**What you will do**. The line containing "delay Value_HDL_0 ( clk, reset, array_ref_m_wire_4, segment_4);" opens the span to copy, and the last line of the records below closes it. Write out that span exactly.

Start of Records to process

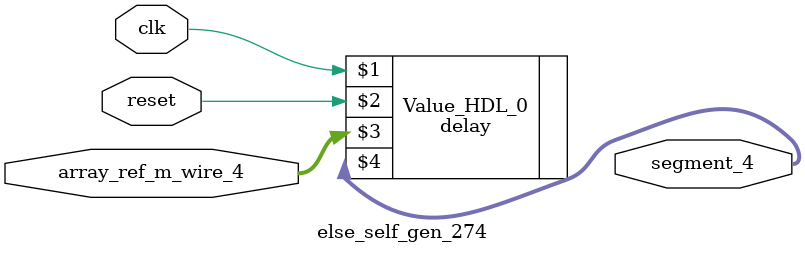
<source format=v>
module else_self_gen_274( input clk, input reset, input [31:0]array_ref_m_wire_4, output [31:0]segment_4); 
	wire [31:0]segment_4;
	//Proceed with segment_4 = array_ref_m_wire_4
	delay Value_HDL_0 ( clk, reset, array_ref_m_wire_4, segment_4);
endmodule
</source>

End of Records to process

**Task result**.
	delay Value_HDL_0 ( clk, reset, array_ref_m_wire_4, segment_4);
endmodule
</source>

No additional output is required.